Geopolitical Tensions Keep Risk Premium Alive
On the geopolitical front, Iran and the US concluded another round of indirect negotiations in Qatar without any indication of significant progress toward a durable resolution of tensions surrounding the key Strait of Hormuz. Separately, Russia launched a barrage of missiles and drones at Ukraine’s capital, Kyiv, early Thursday.
These developments kept geopolitical risk elevated and continued to support safe-haven demand for the US Dollar. With attention firmly on the upcoming US NFP release later in the North American session, the labor market data remained central to shaping expectations for Federal Reserve policy, the trajectory of the USD, and, by extension, the near-term path for gold prices.

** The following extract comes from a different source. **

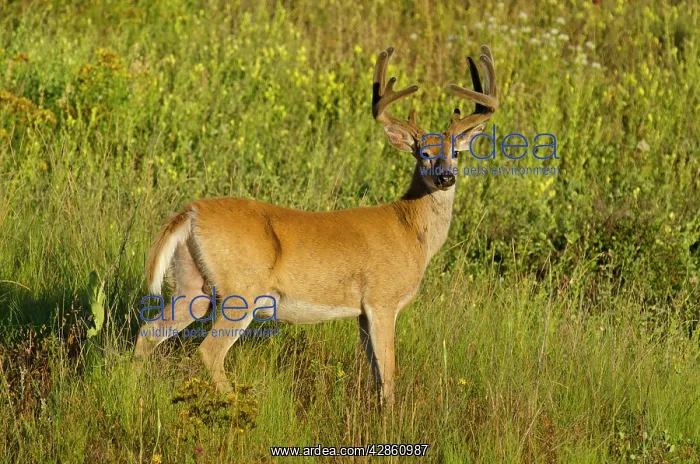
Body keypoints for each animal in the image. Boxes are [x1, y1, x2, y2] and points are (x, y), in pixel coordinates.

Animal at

Technical Picture: Recovery Attempts Meet Layered Resistance
From a technical standpoint, the prior overnight short-covering move stalled near the 38.2% Fibonacci retracement of the recent two-week decline. The XAU/USD pair also continued to trade below the 100-period Simple Moving Average (SMA) on the 4-hour chart, underscoring a still-bearish near-term structure and suggesting that rallies may remain vulnerable.
Nevertheless, momentum indicators have shown signs of improvement. The Moving Average Convergence Divergence (MACD) has turned higher above the zero line, while the Relative Strength Index (RSI) is hovering near 54. In addition, the pair’s acceptance above the 23.6% Fibonacci retracement supports the case for further attempts at a corrective rebound, although these efforts are still constrained by the existing bearish pattern.
Key Technical Levels for XAU/USD
Immediate resistance and support zones are clustered around Fibonacci retracement levels and the 100-period SMA, defining a structured trading range for XAU/USD.
| Level | Type | Price |
|---|---|---|
| First resistance | 38.2% Fibonacci retracement | $4,112.32 |
| Secondary resistance | 100-period Simple Moving Average | $4,145.47 |
| Next resistance | 50% Fibonacci retracement | $4,164.62 |
| Higher resistance | 61.8% Fibonacci retracement | $4,216.91 |
| Additional resistance | 78.6% Fibonacci retracement | $4,291.37 |
| Major resistance | Cycle high | $4,386.20 |
| Initial support | 23.6% Fibonacci retracement (reclaimed) | $4,047.62 |
| Key downside level | Structural floor / swing low | $3,943.03 |
On the upside, the immediate hurdle is located at the 38.2% retracement at $4,112.32, followed by the 100-period SMA at $4,145.47 and the 50% retracement level at $4,164.62. Above these, successive resistance zones are aligned at the 61.8% Fibonacci level at $4,216.91, the 78.6% retracement at $4,291.37, and the cycle peak at $4,386.20.
On the downside, initial support is identified at the reclaimed 23.6% retracement at $4,047.62. A more pronounced decline would put focus on the structural base around the recent swing low at $3,943.03, which represents a critical floor for the current bearish structure.